- _PROBLEM DETAILS_
Leave the pictures out. Retype exactly the lines below from the one containing "[38] K.-P. Grammatikakis" through the one containing "The previous record", and no others.

——

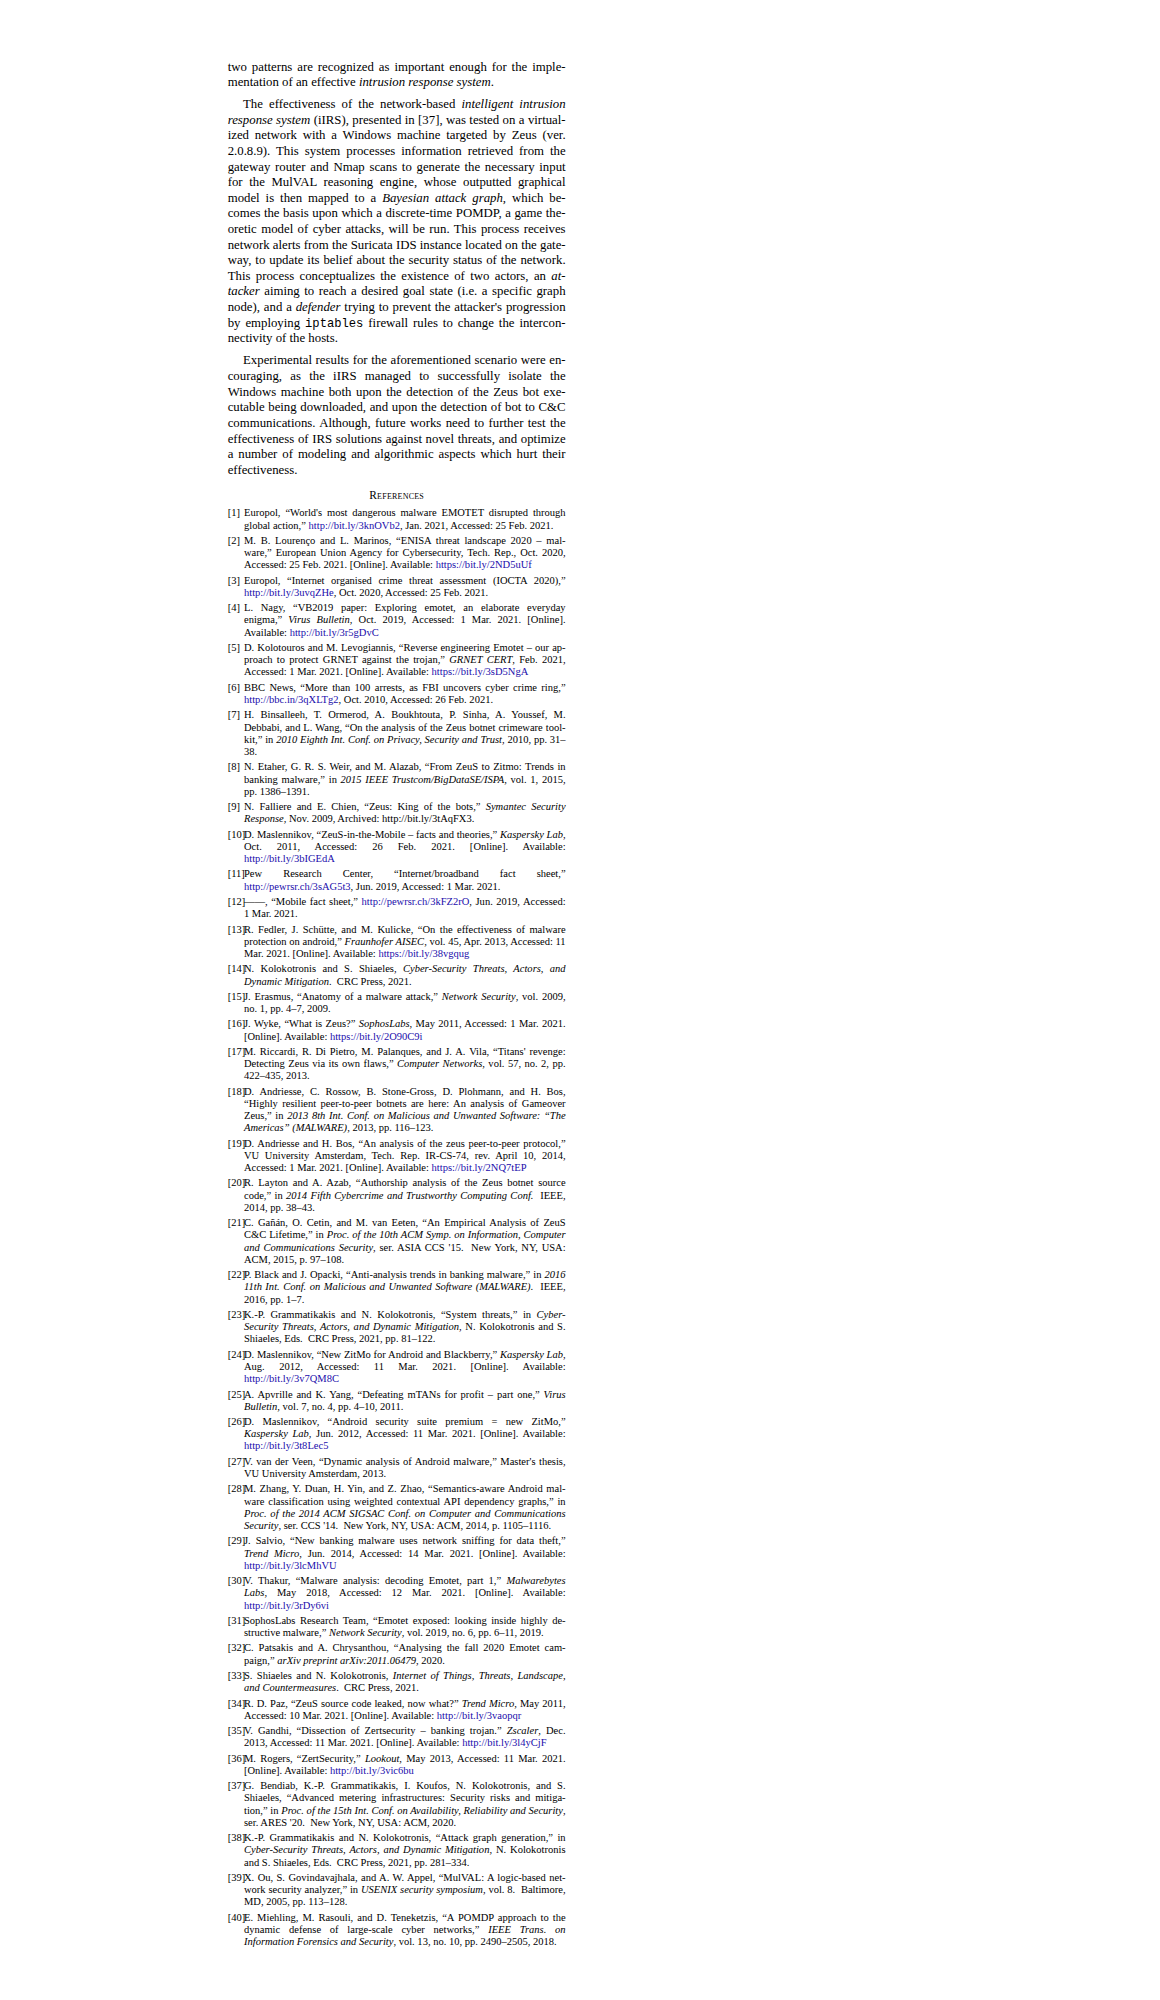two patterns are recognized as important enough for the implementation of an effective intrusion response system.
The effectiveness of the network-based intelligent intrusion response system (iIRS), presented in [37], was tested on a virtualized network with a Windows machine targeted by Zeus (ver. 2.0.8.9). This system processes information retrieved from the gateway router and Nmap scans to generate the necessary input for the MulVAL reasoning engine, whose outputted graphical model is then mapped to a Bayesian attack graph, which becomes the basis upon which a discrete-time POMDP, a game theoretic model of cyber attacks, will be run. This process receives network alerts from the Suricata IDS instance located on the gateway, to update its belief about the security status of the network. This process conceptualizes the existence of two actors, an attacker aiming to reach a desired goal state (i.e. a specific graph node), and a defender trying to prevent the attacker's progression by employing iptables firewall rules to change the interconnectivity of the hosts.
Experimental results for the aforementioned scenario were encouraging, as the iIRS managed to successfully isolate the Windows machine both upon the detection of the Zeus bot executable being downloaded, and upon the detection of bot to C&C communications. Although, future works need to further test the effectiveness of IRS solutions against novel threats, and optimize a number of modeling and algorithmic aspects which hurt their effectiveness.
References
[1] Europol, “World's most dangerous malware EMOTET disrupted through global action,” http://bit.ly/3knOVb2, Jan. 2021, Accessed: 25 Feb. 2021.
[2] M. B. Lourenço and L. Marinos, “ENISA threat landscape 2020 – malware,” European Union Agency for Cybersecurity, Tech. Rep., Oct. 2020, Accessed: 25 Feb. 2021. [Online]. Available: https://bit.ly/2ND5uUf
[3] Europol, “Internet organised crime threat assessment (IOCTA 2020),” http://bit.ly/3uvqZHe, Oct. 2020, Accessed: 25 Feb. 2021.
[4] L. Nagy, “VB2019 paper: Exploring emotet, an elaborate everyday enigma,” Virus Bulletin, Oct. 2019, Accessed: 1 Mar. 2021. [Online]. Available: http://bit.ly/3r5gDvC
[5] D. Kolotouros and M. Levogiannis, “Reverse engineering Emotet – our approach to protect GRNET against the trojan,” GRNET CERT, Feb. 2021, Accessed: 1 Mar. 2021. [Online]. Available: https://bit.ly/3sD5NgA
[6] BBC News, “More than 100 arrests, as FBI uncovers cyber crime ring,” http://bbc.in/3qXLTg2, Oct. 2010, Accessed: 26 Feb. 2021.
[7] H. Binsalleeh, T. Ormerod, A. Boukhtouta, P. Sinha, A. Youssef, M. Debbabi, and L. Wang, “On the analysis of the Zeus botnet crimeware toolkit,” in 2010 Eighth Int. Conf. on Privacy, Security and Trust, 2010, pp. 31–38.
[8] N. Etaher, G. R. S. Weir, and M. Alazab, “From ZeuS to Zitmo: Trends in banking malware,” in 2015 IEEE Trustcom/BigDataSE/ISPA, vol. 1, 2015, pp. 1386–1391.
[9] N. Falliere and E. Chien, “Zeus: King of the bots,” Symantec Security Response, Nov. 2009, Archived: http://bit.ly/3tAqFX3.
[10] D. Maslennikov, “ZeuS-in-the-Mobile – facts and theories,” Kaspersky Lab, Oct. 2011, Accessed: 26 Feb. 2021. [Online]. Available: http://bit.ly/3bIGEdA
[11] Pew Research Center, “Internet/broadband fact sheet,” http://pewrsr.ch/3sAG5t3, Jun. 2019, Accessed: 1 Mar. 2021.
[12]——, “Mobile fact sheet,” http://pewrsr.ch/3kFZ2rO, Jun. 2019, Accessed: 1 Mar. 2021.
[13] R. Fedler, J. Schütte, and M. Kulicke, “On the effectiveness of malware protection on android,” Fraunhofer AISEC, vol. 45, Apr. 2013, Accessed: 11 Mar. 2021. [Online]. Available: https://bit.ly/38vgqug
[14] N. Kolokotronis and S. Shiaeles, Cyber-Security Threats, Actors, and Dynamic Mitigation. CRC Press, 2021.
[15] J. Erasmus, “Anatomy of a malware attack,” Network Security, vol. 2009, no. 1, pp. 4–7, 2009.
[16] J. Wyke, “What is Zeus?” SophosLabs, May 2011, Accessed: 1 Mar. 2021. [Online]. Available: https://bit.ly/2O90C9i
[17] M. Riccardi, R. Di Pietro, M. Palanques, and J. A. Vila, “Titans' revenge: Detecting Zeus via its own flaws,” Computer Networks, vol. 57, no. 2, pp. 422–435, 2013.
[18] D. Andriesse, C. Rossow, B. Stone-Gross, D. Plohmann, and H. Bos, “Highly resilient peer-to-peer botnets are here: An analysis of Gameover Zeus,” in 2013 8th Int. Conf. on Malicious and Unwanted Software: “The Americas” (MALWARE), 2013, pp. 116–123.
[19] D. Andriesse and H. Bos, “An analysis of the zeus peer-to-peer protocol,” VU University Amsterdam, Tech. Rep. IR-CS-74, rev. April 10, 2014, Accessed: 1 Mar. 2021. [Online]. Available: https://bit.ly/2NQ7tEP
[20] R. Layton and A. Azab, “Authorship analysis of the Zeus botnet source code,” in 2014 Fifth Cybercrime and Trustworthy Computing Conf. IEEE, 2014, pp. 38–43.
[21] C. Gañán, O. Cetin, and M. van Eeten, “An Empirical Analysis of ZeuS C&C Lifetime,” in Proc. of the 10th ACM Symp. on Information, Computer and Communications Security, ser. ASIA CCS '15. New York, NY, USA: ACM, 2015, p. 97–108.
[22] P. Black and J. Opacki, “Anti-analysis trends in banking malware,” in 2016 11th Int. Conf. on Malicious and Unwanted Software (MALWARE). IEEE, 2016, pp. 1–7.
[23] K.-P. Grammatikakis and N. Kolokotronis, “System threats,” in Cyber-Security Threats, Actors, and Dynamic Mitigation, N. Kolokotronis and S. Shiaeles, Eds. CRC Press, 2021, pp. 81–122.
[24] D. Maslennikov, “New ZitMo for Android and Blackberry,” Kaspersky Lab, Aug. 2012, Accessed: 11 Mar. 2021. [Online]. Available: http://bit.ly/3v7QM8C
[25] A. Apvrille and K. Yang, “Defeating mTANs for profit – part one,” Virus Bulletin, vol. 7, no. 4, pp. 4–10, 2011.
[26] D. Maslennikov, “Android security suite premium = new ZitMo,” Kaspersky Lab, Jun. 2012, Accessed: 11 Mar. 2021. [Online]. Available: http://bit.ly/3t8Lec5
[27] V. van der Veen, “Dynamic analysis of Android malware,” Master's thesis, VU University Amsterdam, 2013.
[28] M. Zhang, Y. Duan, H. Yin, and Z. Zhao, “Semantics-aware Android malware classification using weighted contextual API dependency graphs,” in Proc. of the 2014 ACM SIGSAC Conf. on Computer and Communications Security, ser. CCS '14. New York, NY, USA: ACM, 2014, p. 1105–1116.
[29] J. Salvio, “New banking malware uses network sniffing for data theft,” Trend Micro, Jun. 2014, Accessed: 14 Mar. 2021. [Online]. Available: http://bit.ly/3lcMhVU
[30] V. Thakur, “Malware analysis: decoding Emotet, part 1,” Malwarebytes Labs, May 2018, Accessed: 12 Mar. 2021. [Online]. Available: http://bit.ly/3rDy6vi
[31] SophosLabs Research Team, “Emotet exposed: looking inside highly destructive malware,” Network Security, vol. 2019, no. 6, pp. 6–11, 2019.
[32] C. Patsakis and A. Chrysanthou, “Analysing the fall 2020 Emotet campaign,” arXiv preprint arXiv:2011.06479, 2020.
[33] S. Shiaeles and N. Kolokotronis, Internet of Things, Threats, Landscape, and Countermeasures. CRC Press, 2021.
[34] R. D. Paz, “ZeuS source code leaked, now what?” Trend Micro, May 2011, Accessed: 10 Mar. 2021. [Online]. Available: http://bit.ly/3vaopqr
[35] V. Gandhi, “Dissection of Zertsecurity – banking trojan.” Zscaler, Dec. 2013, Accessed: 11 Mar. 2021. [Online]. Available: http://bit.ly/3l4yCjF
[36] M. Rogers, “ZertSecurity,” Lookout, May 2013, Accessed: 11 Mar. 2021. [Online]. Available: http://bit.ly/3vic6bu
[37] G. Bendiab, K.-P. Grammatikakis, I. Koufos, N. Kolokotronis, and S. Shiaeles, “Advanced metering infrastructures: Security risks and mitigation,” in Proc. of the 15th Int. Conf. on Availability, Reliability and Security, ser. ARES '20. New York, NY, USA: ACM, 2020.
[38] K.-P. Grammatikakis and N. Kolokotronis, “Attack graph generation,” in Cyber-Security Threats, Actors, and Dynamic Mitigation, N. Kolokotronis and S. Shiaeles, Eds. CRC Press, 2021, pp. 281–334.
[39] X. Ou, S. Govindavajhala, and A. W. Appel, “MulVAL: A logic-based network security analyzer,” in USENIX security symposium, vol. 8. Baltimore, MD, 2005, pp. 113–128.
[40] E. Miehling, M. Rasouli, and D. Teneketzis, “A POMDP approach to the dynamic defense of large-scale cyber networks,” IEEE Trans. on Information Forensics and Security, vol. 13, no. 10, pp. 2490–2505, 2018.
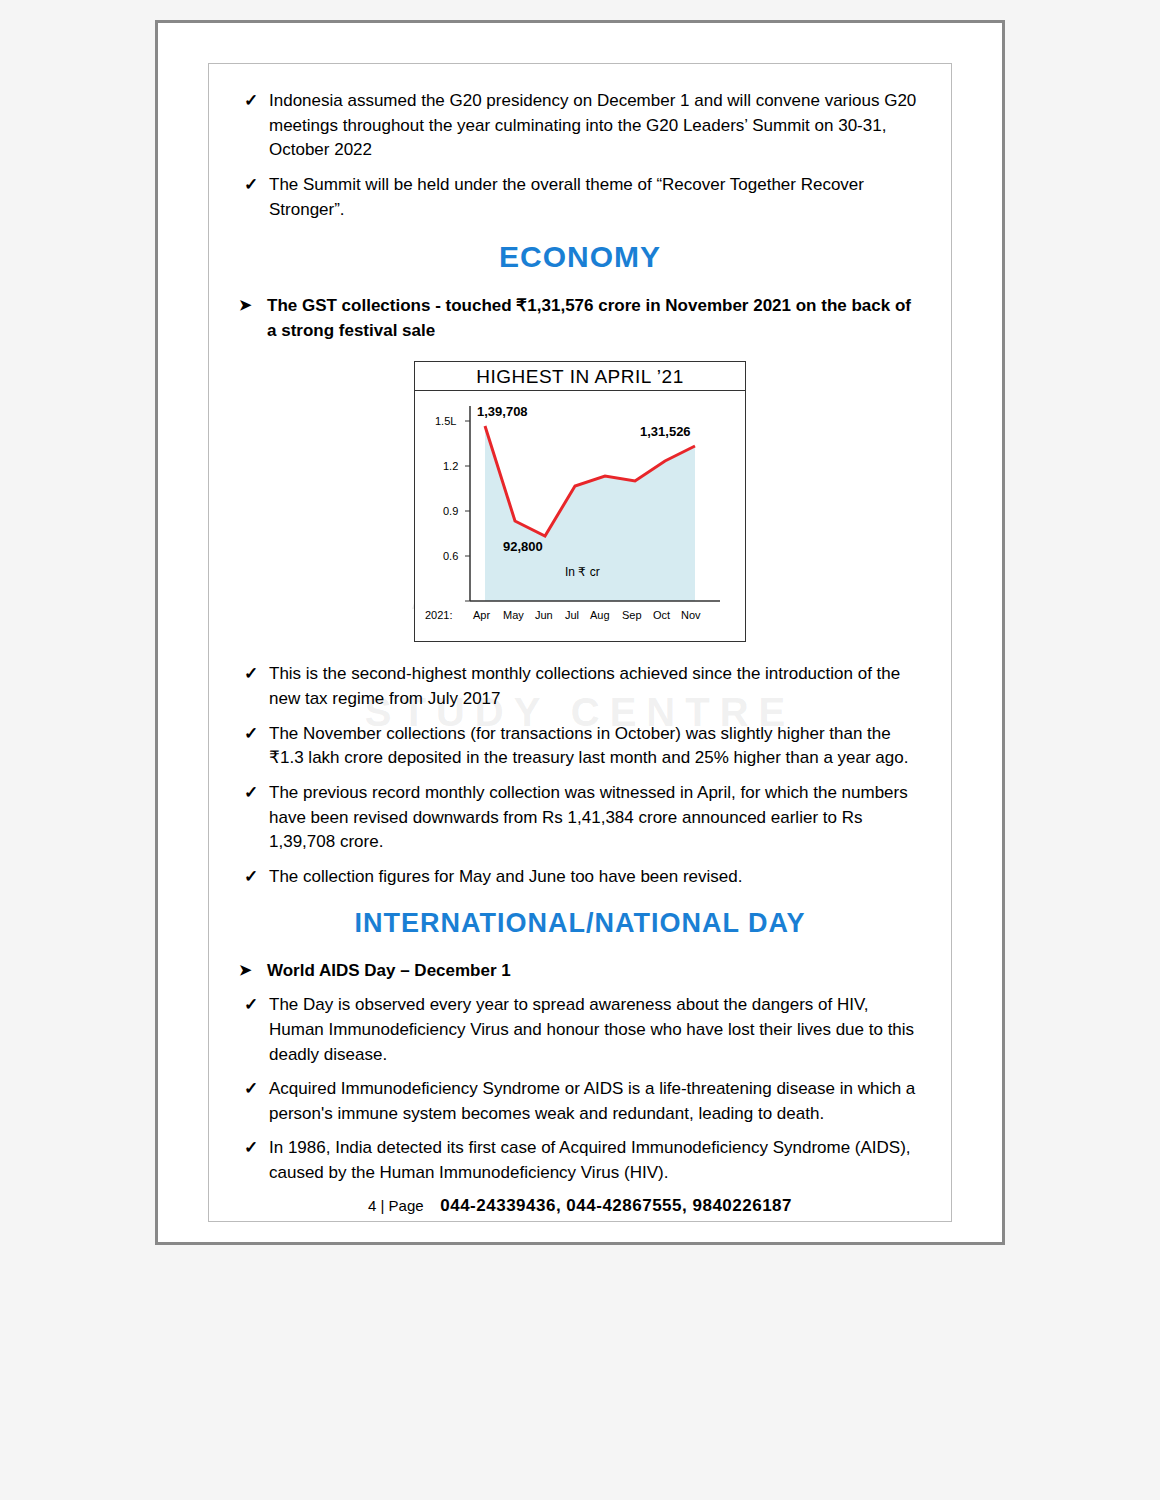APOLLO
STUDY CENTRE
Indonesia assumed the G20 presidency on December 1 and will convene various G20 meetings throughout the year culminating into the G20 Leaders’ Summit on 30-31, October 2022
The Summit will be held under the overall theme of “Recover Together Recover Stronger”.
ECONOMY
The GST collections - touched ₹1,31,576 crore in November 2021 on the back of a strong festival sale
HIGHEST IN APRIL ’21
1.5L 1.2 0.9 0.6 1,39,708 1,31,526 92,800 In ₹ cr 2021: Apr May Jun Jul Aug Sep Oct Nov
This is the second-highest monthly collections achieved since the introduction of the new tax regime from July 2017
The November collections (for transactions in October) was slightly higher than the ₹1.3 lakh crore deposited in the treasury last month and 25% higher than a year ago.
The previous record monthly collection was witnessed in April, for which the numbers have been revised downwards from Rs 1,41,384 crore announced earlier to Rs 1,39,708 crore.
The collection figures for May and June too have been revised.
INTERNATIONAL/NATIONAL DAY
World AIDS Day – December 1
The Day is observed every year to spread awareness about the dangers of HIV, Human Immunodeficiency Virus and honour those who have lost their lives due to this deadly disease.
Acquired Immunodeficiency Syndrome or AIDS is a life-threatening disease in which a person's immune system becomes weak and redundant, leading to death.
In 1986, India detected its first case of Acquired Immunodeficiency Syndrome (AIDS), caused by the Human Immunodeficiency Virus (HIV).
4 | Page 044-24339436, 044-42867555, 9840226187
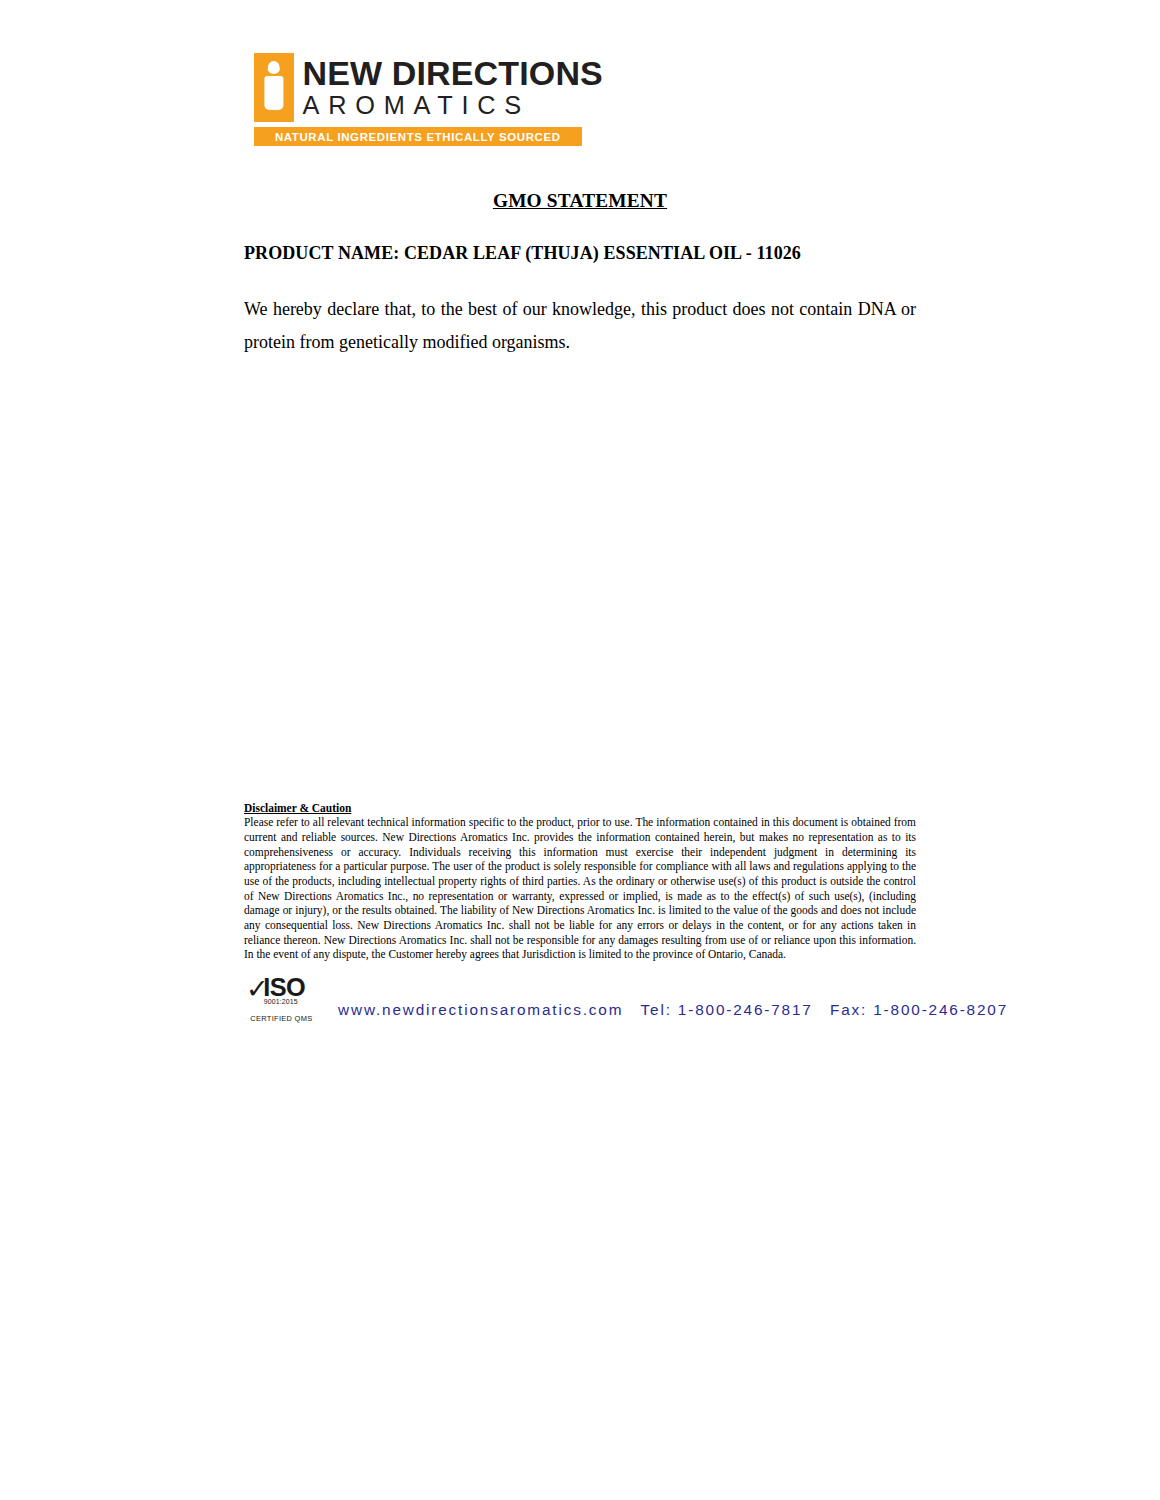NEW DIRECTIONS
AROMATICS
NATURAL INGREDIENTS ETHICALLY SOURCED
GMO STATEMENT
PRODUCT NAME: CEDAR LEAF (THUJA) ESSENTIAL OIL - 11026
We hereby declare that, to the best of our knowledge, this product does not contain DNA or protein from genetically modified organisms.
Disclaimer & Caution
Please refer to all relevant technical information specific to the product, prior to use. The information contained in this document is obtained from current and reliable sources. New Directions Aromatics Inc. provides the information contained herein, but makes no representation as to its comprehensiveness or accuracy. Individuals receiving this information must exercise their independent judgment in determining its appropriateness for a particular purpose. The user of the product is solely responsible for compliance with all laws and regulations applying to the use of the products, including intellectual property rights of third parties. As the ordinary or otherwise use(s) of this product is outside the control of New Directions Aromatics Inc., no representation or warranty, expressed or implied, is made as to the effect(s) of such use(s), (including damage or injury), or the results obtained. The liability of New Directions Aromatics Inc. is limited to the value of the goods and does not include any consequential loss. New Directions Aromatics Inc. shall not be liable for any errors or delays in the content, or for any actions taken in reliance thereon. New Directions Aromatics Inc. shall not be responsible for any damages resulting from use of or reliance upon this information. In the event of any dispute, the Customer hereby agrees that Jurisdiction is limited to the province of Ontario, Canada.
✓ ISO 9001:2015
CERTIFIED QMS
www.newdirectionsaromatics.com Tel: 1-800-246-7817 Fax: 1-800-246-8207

——

- _TASK SOLUTION_
[38] K.-P. Grammatikakis and N. Kolokotronis, “Attack graph generation,” in Cyber-Security Threats, Actors, and Dynamic Mitigation, N. Kolokotronis and S. Shiaeles, Eds. CRC Press, 2021, pp. 281–334.
[39] X. Ou, S. Govindavajhala, and A. W. Appel, “MulVAL: A logic-based network security analyzer,” in USENIX security symposium, vol. 8. Baltimore, MD, 2005, pp. 113–128.
[40] E. Miehling, M. Rasouli, and D. Teneketzis, “A POMDP approach to the dynamic defense of large-scale cyber networks,” IEEE Trans. on Information Forensics and Security, vol. 13, no. 10, pp. 2490–2505, 2018.
APOLLO
STUDY CENTRE
Indonesia assumed the G20 presidency on December 1 and will convene various G20 meetings throughout the year culminating into the G20 Leaders’ Summit on 30-31, October 2022
The Summit will be held under the overall theme of “Recover Together Recover Stronger”.
ECONOMY
The GST collections - touched ₹1,31,576 crore in November 2021 on the back of a strong festival sale
HIGHEST IN APRIL ’21
1.5L 1.2 0.9 0.6 1,39,708 1,31,526 92,800 In ₹ cr 2021: Apr May Jun Jul Aug Sep Oct Nov
This is the second-highest monthly collections achieved since the introduction of the new tax regime from July 2017
The November collections (for transactions in October) was slightly higher than the ₹1.3 lakh crore deposited in the treasury last month and 25% higher than a year ago.
The previous record monthly collection was witnessed in April, for which the numbers have been revised downwards from Rs 1,41,384 crore announced earlier to Rs 1,39,708 crore.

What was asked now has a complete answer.